Brammer thinks the formula Bulkhead Interactive has and the attention it has poured into making it a strong competitive product, in addition to the tight shooting and movement that’s evident even when I played the game for myself, will make people sit up and pay attention. Not just to Battalion 1944, which has already gathered many fans, but to smaller competitive shooters in general.
“I think when we do show this game off for the first time it’s really gonna change the shooter industry. People are gonna start looking to smaller shooters like us, and start helping them grow."
The team are already working on a lot of esports and competitive plans, although Brammer has said that nothing is set in stone. “We’re talking to all the right people, and ESL have been, aside from Square Enix (the game’s publishers) the most supportive company behind this game.”
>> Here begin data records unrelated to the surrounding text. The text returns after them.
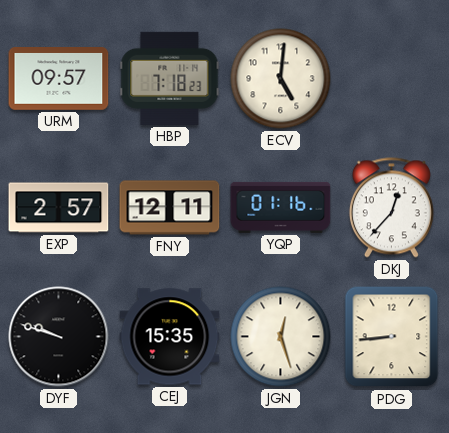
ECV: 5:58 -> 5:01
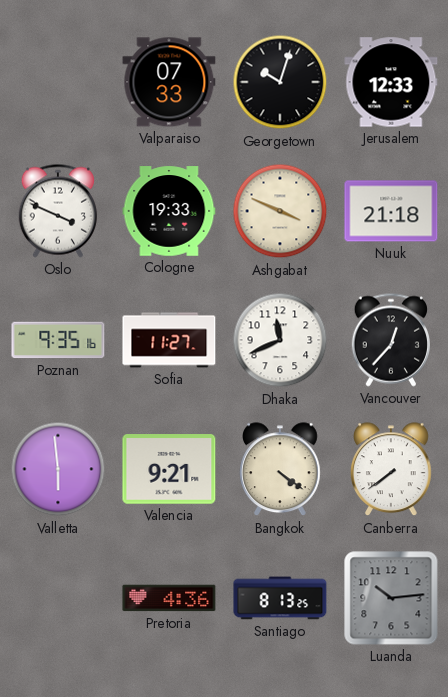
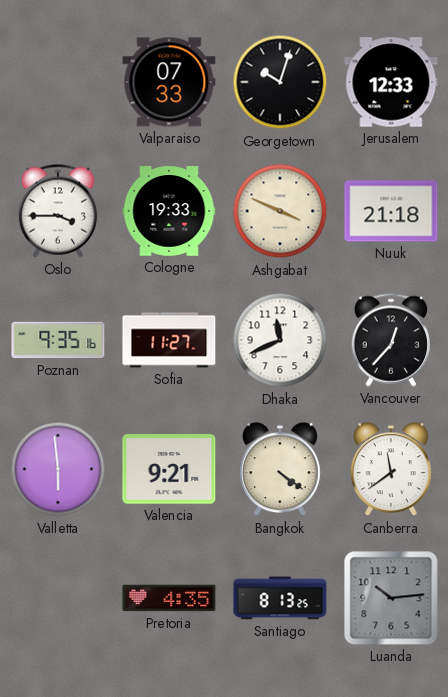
Oslo: 3:49 -> 3:45
Canberra: 7:39 -> 11:39
Pretoria: 4:36 -> 4:35
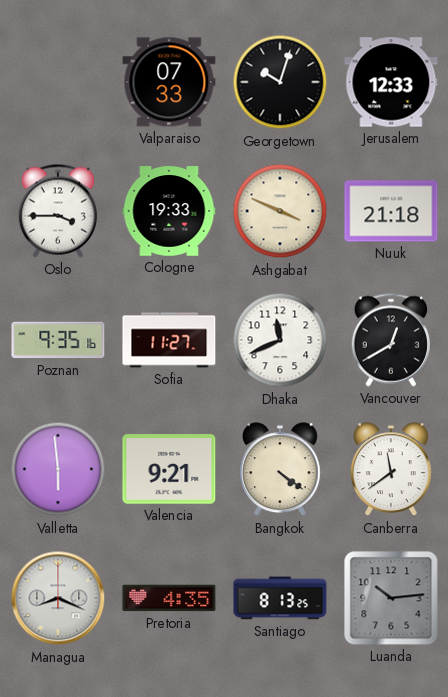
Vancouver: 12:37 -> 12:40
Managua: none -> 8:19
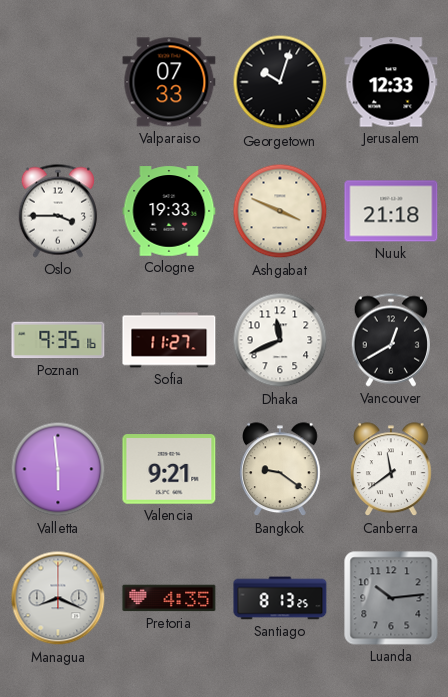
Bangkok: 4:21 -> 9:21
“In terms of esports, it’s always scary to say the word, because people associate it with failing games. Unfortunately you look at guys like ShootMania who say, ‘We’re the next esport,’ but then it didn’t go anywhere. That’s tough.
“We look at PUBG’s model instead. They never planned it as an esport, but the community wants it to be an esport, and so that’s what’s happening. That’s how it is with esports. If your community want it, it’ll happen regardless of what you want."
“So, for us, if the community want to do it, they’ll take it. Our strategy is to let the community plan the events, almost the opposite of Overwatch, but we’ll help them come up with the cash. So, for prize pools and tournaments you want to set up, email us. If you wanna run a tournament, you should be talking to us. Because we can get you attention and prize money.
“We don’t have years of background player testing, we have our game community and listen to those guys, their feedback and altering the game based on what the populace think is our formula. So, right now Battalion is in a great place, we’ve rounded the last corner, ready to sprint it into the finish.”
So, Battalion 1944 is on the home straight, and eager fans may not have long to wait. Brammer has hinted at £10.99 as a possible price, although don’t quote him on it, and he thinks that price means this can be an “everyman esport” with anyone who wants to try their hand at the game facing a very small financial barrier to entry.
Bulkhead plan to sell some skins and cosmetic items, and hope to pass the financial benefits from this onto players and competitors. “We’re really hoping to jump in and pick up the competitive PC scene that Call of Duty moved away from back in 2008, 2009.”
“I can’t say when we’re coming out,” Brammer says. “But I can say it’s early 2018 and it’s looking good. You may see some scary things from us soon that will surprise a few people but all I can say is look out in January, we’re gonna make some noise.”